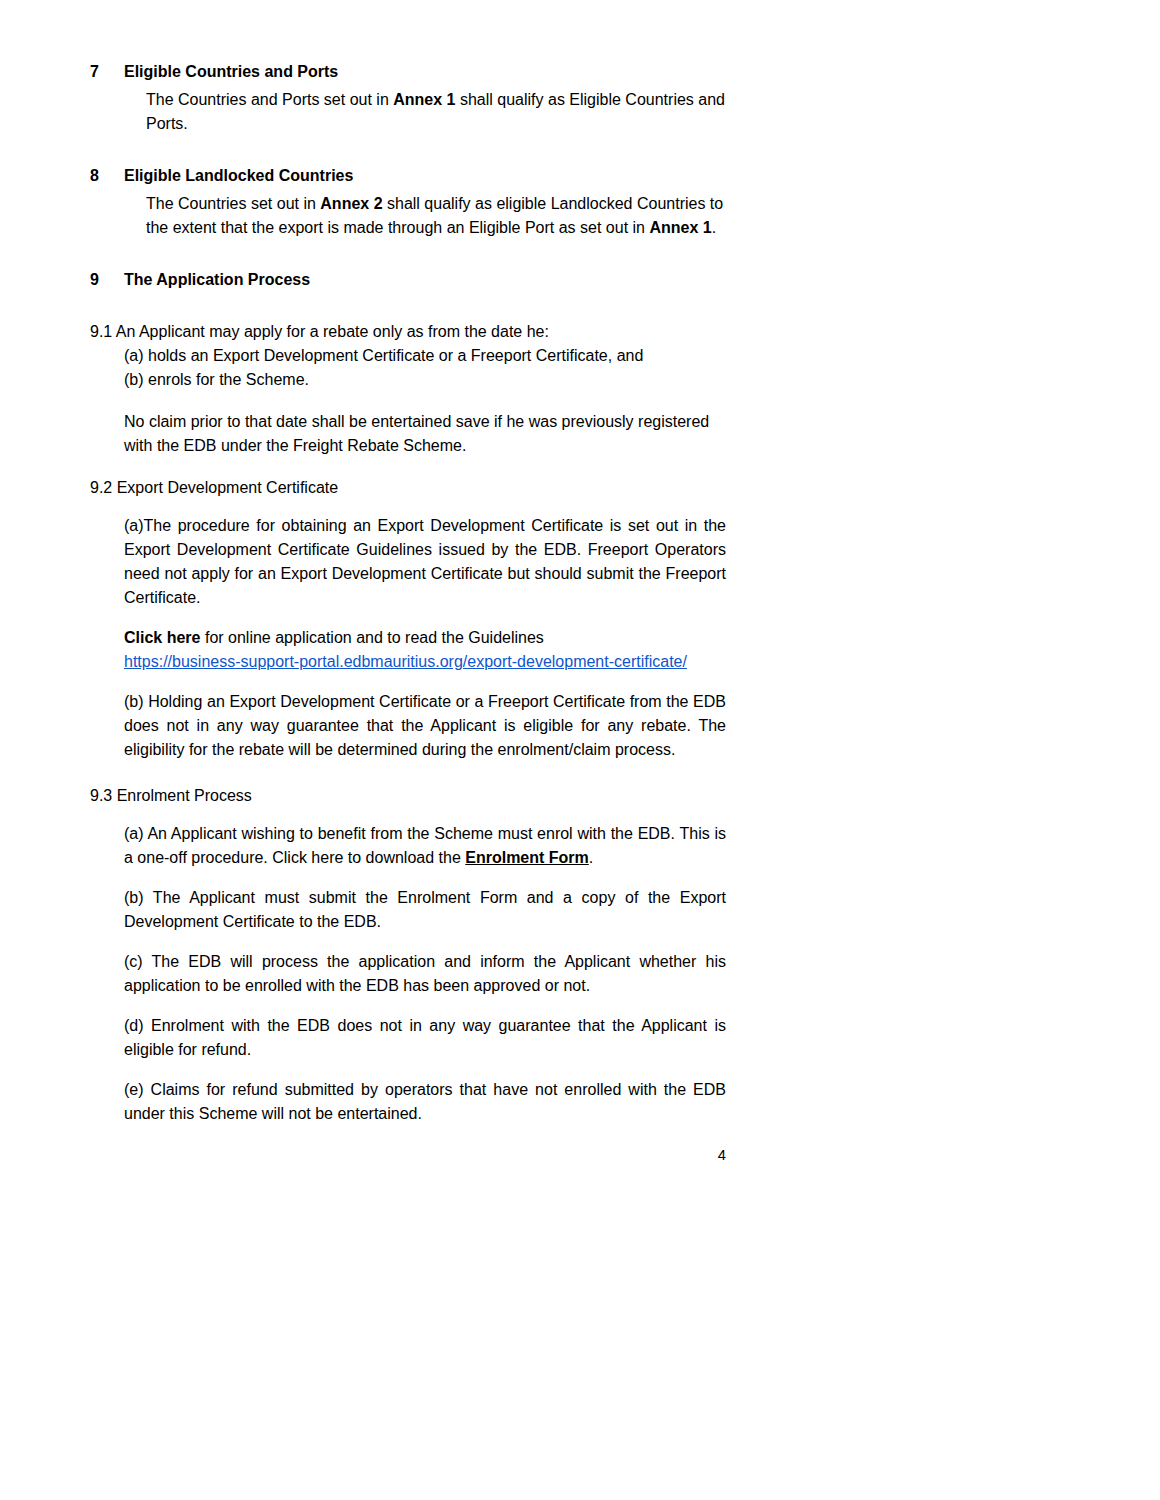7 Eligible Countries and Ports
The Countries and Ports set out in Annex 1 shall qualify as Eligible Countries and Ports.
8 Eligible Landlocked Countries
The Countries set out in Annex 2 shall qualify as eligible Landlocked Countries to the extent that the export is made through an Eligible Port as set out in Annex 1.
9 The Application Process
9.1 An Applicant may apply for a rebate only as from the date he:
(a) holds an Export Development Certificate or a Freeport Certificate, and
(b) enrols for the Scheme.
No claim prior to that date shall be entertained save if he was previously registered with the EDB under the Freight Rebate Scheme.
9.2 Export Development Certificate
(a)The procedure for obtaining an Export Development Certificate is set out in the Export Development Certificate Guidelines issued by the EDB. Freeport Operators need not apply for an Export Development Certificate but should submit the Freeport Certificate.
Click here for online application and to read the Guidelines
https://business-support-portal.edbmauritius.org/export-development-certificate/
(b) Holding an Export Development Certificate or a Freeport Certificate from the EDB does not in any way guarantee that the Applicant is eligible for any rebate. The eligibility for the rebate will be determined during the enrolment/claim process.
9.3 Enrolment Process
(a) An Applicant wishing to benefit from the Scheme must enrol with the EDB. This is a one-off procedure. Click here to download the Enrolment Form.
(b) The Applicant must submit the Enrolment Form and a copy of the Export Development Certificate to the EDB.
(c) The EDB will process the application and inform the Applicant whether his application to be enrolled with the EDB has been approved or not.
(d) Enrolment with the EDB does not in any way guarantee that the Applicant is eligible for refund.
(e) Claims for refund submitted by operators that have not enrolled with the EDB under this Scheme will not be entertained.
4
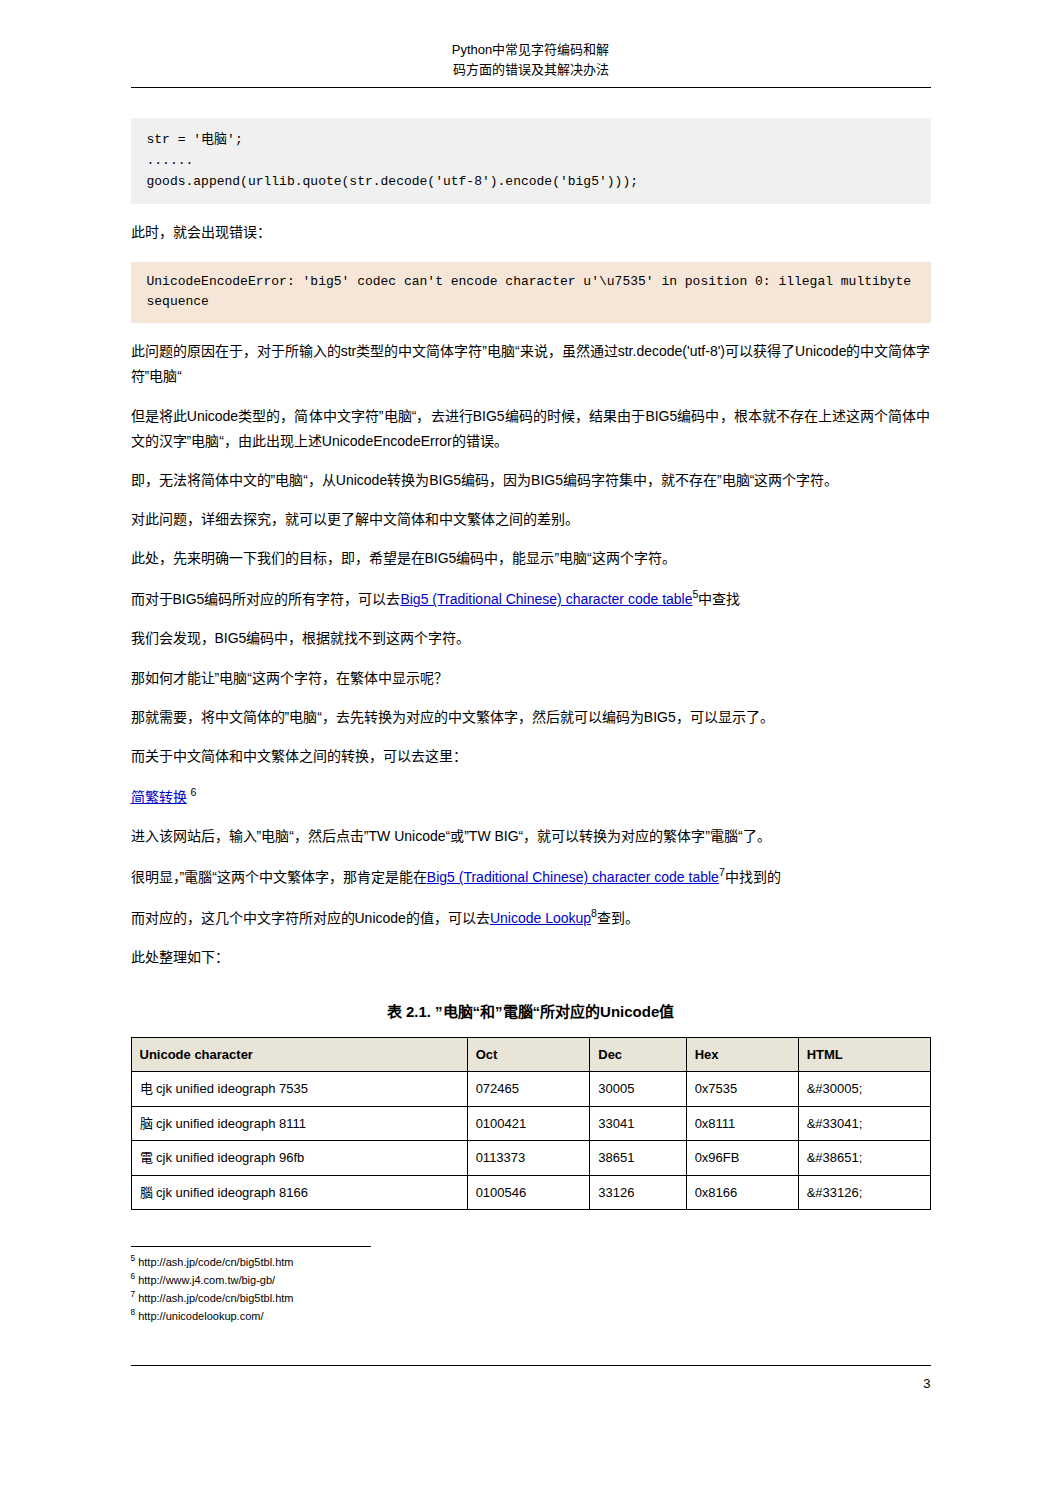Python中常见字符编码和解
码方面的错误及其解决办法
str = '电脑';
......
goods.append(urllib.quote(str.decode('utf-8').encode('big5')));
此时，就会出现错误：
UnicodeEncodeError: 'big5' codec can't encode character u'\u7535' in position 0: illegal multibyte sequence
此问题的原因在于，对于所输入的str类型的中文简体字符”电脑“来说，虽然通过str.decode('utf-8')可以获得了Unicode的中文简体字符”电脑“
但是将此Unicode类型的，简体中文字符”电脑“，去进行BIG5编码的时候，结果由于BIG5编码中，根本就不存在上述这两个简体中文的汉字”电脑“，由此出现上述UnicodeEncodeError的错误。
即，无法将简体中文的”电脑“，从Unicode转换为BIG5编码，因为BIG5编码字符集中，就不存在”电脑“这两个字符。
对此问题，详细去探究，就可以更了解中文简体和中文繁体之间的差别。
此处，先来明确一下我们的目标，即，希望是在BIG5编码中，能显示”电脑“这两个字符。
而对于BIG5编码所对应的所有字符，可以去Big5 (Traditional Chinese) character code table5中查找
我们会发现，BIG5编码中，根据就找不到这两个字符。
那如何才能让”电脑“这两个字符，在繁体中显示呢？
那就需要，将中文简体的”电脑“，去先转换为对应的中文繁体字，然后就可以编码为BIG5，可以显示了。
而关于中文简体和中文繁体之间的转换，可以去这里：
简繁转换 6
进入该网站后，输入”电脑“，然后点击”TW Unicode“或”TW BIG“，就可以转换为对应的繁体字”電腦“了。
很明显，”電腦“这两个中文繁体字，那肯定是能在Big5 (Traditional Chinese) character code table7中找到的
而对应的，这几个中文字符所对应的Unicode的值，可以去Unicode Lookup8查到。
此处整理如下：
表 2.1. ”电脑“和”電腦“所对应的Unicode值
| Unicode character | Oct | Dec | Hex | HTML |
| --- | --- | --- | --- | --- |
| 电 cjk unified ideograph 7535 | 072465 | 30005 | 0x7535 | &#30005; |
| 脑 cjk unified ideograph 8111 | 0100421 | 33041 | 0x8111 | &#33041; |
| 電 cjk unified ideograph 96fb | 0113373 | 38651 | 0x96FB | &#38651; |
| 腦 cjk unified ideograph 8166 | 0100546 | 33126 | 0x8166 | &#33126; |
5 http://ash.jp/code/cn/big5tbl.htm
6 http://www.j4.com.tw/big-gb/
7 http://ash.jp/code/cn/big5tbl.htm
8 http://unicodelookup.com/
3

----------------------------------------

Search the records above for the string "here" and copy each line that holds it.

Exercise response
Click here for online application and to read the Guidelines
(a) An Applicant wishing to benefit from the Scheme must enrol with the EDB. This is a one-off procedure. Click here to download the Enrolment Form.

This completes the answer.